Eurosceptic minister resigns over May’s decision to give MPs vote on Brexit delay
Eustice says taking a no-deal Brexit off table would weaken Britain’s negotiating hand
George Eustice: European Commission has deliberately made progress slow and difficult. Above, a video grab from footage broadcast by the UK Parliament’s Parliamentary Recording Unit earlier in February. Photograph: HO/ PRU / AFP/Getty Images
Agriculture minister George Eustice has resigned from Theresa May’s government in protest against her decision to give MPs a vote on delaying Brexit on March 14th if they reject her deal.
A veteran eurosceptic who has remained loyal to the prime minister, Mr Eustice said he would continue to support her withdrawal agreement.
In his resignation letter, he praised Mrs May’s tenacity and resilience but said she had been undermined by ministers and MPs who wanted to prevent Britain from leaving the EU. “Although I campaigned to leave, I have always supported compromise to achieve a reconciliation in our country. Leaving the EU would represent an historic change and it is natural that some people will feel apprehensive,” he wrote. “I have been open to the idea of using our existing membership of the EEA as an exit mechanism and I supported your approach outlined at Chequers when others did not. I have stuck with the government through a series of rather undignified retreats. However, I fear that developments this week will lead to a sequence of events culminating in the EU dictating the terms of any extension requested and the final humiliation of our country.”
Mr Eustice, who stood for Ukip in the 1999 European parliament elections before joining the Conservatives, said that taking a no-deal Brexit off the table would weaken Britain’s negotiating hand. And he accused the European Commission of failing to behave honourably during the negotiations.
“They have deliberately made progress slow and difficult. They have stated in terms that they will refuse to even hold substantive negotiations on a future partnership until after we leave. If the position of Parliament is now that we will refuse to leave without an agreement then we are somewhat stuck. This is uncomfortable for everyone, but we cannot negotiate a successful Brexit unless we are prepared to walk through the door,” he said.

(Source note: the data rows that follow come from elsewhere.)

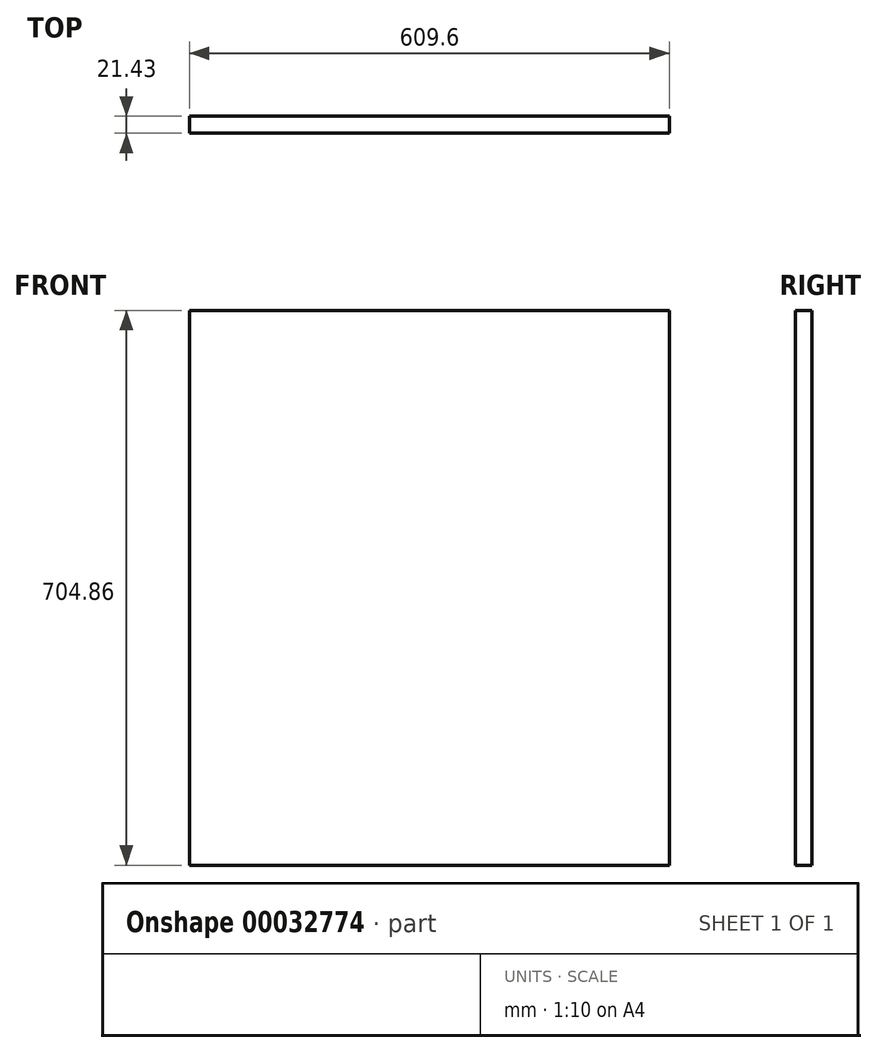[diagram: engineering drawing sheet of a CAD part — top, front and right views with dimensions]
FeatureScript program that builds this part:
annotation { "Feature Type Name" : "Feature", "Feature Type Description" : "" }
export const myFeature = defineFeature(function(context is Context, id is Id, definition is map)
    precondition{}
    {
        {
            var Q0;
            Q0=qCreatedBy(makeId("Front.planeOp"),FACE);
            var sketch = newSketch(context, id + "F0", { "sketchPlane" : qUnion([Q0])});
            skLineSegment(sketch, "E0.bottom", {"start": v(-304.8, 352.43) * mm, "end": v(304.8, 352.43) * mm});
            skLineSegment(sketch, "E0.top", {"start": v(-304.8, -352.43) * mm, "end": v(304.8, -352.43) * mm});
            skLineSegment(sketch, "E0.left", {"start": v(-304.8, 352.43) * mm, "end": v(-304.8, -352.43) * mm});
            skLineSegment(sketch, "E0.right", {"start": v(304.8, 352.43) * mm, "end": v(304.8, -352.43) * mm});
            skLineSegment(sketch, "E1", {"start": v(0, -352.43) * mm, "end": v(0, 352.43) * mm, "construction": true});
            skSolve(sketch);
        }
        {
            var Q0;
            Q0=qSketchRegion(id+"F0",true);
            extrude(context, id + "F1", {"entities" : qUnion([Q0]), "depth" : 21.43 * mm});
        }
    });
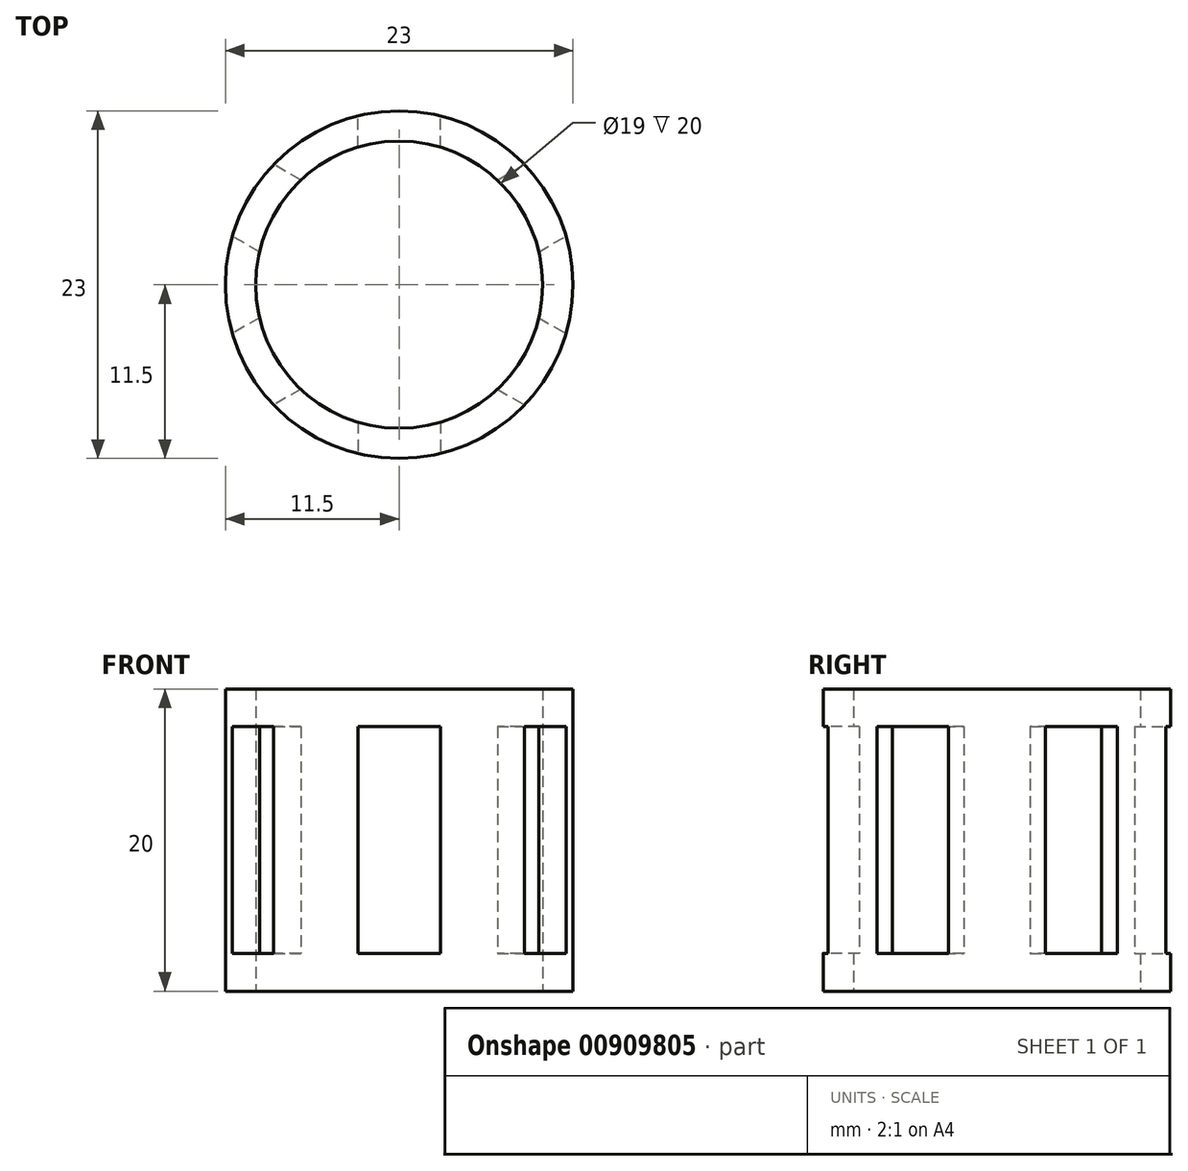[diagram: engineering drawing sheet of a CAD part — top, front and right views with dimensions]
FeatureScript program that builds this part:
annotation { "Feature Type Name" : "Feature", "Feature Type Description" : "" }
export const myFeature = defineFeature(function(context is Context, id is Id, definition is map)
    precondition{}
    {
        {
            var Q0;
            Q0=qCreatedBy(makeId("Top.planeOp"),FACE);
            var sketch = newSketch(context, id + "F0", { "sketchPlane" : qUnion([Q0])});
            skCircle(sketch, "E0", {"center": v(0, 0) * mm, "radius": 9.5 * mm});
            skCircle(sketch, "E1", {"center": v(0, 0) * mm, "radius": 11.5 * mm});
            skSolve(sketch);
        }
        {
            var Q0;
            Q0 = qSketchRegion(id + "F0", true);
            extrude(context, id + "F1", {"entities" : qUnion([Q0]), "endBound" : BoundingType.SYMMETRIC, "depth" : 20 * mm, "offsetDistance" : 25 * mm});
        }
        {
            var Q0;
            Q0=qCreatedBy(makeId("Top.planeOp"),FACE);
            var sketch = newSketch(context, id + "F2", { "sketchPlane" : qUnion([Q0])});
            skLineSegment(sketch, "E2.bottom", {"start": v(2.74, 5.97) * mm, "end": v(-2.74, 5.97) * mm});
            skLineSegment(sketch, "E2.top", {"start": v(2.74, 12.31) * mm, "end": v(-2.74, 12.31) * mm});
            skLineSegment(sketch, "E2.left", {"start": v(2.74, 5.97) * mm, "end": v(2.74, 12.31) * mm});
            skLineSegment(sketch, "E2.right", {"start": v(-2.74, 5.97) * mm, "end": v(-2.74, 12.31) * mm});
            skPoint(sketch, "E2.middle", {"position": v(0, 9.14) * mm});
            skPoint(sketch, "E3.1.0", {"position": v(-7.92, 4.57) * mm});
            skLineSegment(sketch, "E3.1.1", {"start": v(-9.3, 8.52) * mm, "end": v(-12.03, 3.79) * mm});
            skLineSegment(sketch, "E3.1.2", {"start": v(-3.8, 5.35) * mm, "end": v(-9.3, 8.52) * mm});
            skLineSegment(sketch, "E3.1.3", {"start": v(-3.8, 5.35) * mm, "end": v(-6.54, 0.62) * mm});
            skLineSegment(sketch, "E3.1.4", {"start": v(-6.54, 0.62) * mm, "end": v(-12.03, 3.79) * mm});
            skPoint(sketch, "E3.2.0", {"position": v(-7.92, -4.57) * mm});
            skLineSegment(sketch, "E3.2.1", {"start": v(-12.03, -3.79) * mm, "end": v(-9.3, -8.52) * mm});
            skLineSegment(sketch, "E3.2.2", {"start": v(-6.54, -0.62) * mm, "end": v(-12.03, -3.79) * mm});
            skLineSegment(sketch, "E3.2.3", {"start": v(-6.54, -0.62) * mm, "end": v(-3.8, -5.35) * mm});
            skLineSegment(sketch, "E3.2.4", {"start": v(-3.8, -5.35) * mm, "end": v(-9.3, -8.52) * mm});
            skPoint(sketch, "E3.3.0", {"position": v(0, -9.14) * mm});
            skLineSegment(sketch, "E3.3.1", {"start": v(-2.74, -12.31) * mm, "end": v(2.74, -12.31) * mm});
            skLineSegment(sketch, "E3.3.2", {"start": v(-2.74, -5.97) * mm, "end": v(-2.74, -12.31) * mm});
            skLineSegment(sketch, "E3.3.3", {"start": v(-2.74, -5.97) * mm, "end": v(2.74, -5.97) * mm});
            skLineSegment(sketch, "E3.3.4", {"start": v(2.74, -5.97) * mm, "end": v(2.74, -12.31) * mm});
            skPoint(sketch, "E3.4.0", {"position": v(7.92, -4.57) * mm});
            skLineSegment(sketch, "E3.4.1", {"start": v(9.3, -8.52) * mm, "end": v(12.03, -3.79) * mm});
            skLineSegment(sketch, "E3.4.2", {"start": v(3.8, -5.35) * mm, "end": v(9.3, -8.52) * mm});
            skLineSegment(sketch, "E3.4.3", {"start": v(3.8, -5.35) * mm, "end": v(6.54, -0.62) * mm});
            skLineSegment(sketch, "E3.4.4", {"start": v(6.54, -0.62) * mm, "end": v(12.03, -3.79) * mm});
            skPoint(sketch, "E3.5.0", {"position": v(7.92, 4.57) * mm});
            skLineSegment(sketch, "E3.5.1", {"start": v(12.03, 3.79) * mm, "end": v(9.3, 8.52) * mm});
            skLineSegment(sketch, "E3.5.2", {"start": v(6.54, 0.62) * mm, "end": v(12.03, 3.79) * mm});
            skLineSegment(sketch, "E3.5.3", {"start": v(6.54, 0.62) * mm, "end": v(3.8, 5.35) * mm});
            skLineSegment(sketch, "E3.5.4", {"start": v(3.8, 5.35) * mm, "end": v(9.3, 8.52) * mm});
            skPoint(sketch, "E3.center", {"position": v(0, 0) * mm});
            skSolve(sketch);
        }
        {
            var Q0;
            Q0 = qSketchRegion(id + "F2", true);
            extrude(context, id + "F3", {"entities" : qUnion([Q0]), "operationType" : NewBodyOperationType.REMOVE, "endBound" : BoundingType.SYMMETRIC, "oppositeDirection" : true, "depth" : 15 * mm, "offsetDistance" : 25 * mm});
        }
        {
            var Q0;
            Q0=makeQuery(id+"F3.boolean.opBoolean","COPY",FACE,{"derivedFrom":makeQuery(id+"F3.opExtrude","CAP_FACE",FACE,{"disambiguationData":[OSD([sQuery(id+"F2.wireOp",EDGE,"E3.3.1"),sQuery(id+"F2.wireOp",EDGE,"E3.3.2"),sQuery(id+"F2.wireOp",EDGE,"E3.3.3"),sQuery(id+"F2.wireOp",EDGE,"E3.3.4")])],"isStart":true})});
            var sketch = newSketch(context, id + "F4", { "sketchPlane" : qUnion([Q0])});
            skCircle(sketch, "E4.0", {"center": v(0, 0) * mm, "radius": 9.5 * mm});
            skCircle(sketch, "E5", {"center": v(0, 0) * mm, "radius": 4 * mm});
            skSolve(sketch);
        }
        {
            var Q0;
            {var subQ0=sQuery(id+"F4.wireOp",EDGE,"E4.0");Q0=makeQuery(id+"F4.imprint","IMPRINT",FACE,{"disambiguationData":[TD([[makeQuery(id+"F4.imprint","IMPRINT",EDGE,{"disambiguationData":[OD(0.0)],"derivedFrom":subQ0}),1.0]])]});}
            var Q1;
            Q1=makeQuery(id+"F1.opExtrude","CAP_FACE",FACE,{"disambiguationData":[OSD([sQuery(id+"F0.wireOp",EDGE,"E0"),sQuery(id+"F0.wireOp",EDGE,"E1")])],"isStart":false});
            extrude(context, id + "F5", {"entities" : qUnion([Q0]), "operationType" : NewBodyOperationType.ADD, "endBound" : BoundingType.UP_TO_SURFACE, "oppositeDirection" : true, "depth" : 25 * mm, "endBoundEntityFace" : qUnion([Q1]), "offsetDistance" : 25 * mm});
        }
    });
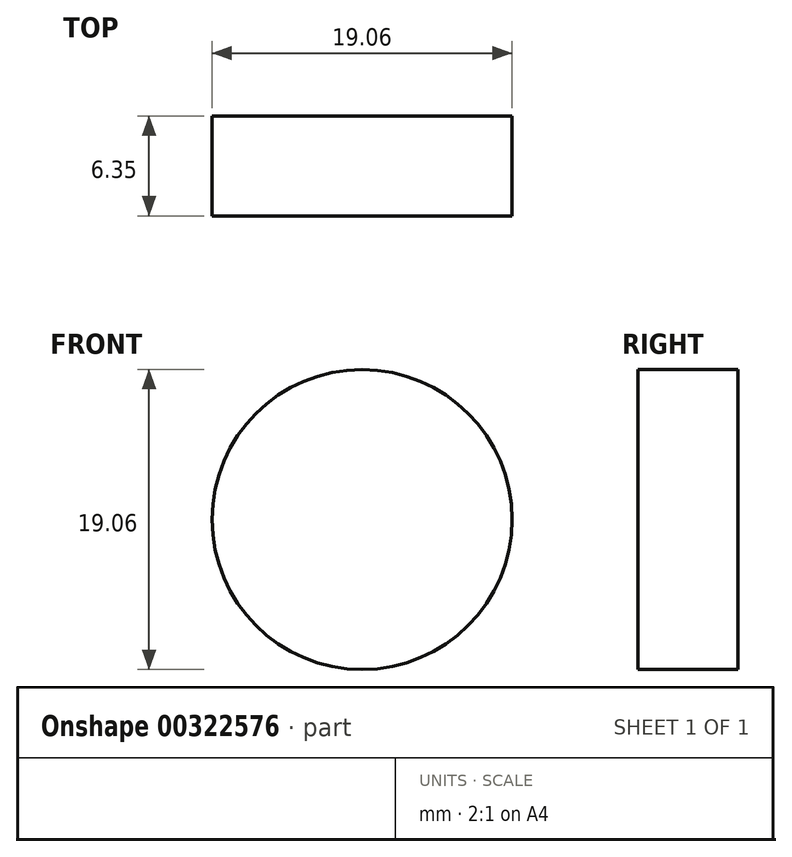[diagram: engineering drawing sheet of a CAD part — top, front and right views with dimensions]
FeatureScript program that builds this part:
annotation { "Feature Type Name" : "Feature", "Feature Type Description" : "" }
export const myFeature = defineFeature(function(context is Context, id is Id, definition is map)
    precondition{}
    {
        {
            var Q0;
            Q0=qCreatedBy(makeId("Front.planeOp"),FACE);
            var sketch = newSketch(context, id + "F0", { "sketchPlane" : qUnion([Q0])});
            skCircle(sketch, "E0", {"center": v(0, 0) * mm, "radius": 9.53 * mm});
            skSolve(sketch);
        }
        {
            var Q0;
            Q0 = qSketchRegion(id + "F0", true);
            extrude(context, id + "F1", {"entities" : qUnion([Q0]), "depth" : 6.35 * mm, "offsetDistance" : 25.4 * mm});
        }
    });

Mr Eustice’s resignation followed Wednesday’s House of Commons vote backing the prime minister’s plan to bring her deal back for a meaningful vote by March 12th, and to give MPs a vote on leaving the EU without a deal by March 13th and on seeking an extension to the article 50 negotiating deadline by March 14th. The amendment passed by an overwhelming margin but 20 Conservative Brexiteers voted against it and a further 80 abstained, along with the DUP.
In her reply to Mr Eustice, the prime minister praised his work as an agriculture minister since 2011 and said she remained committed to leaving the EU on March 29th.
“I agree with you that Parliament must now come together and honour the referendum result by voting for a deal which will give businesses and citizens the certainty they need and deserve,” she wrote. “Our absolute focus should be on getting a deal that can command support in Parliament and leaving on March 29th. It is within our grasp and I am grateful to have your continued support in that important mission.”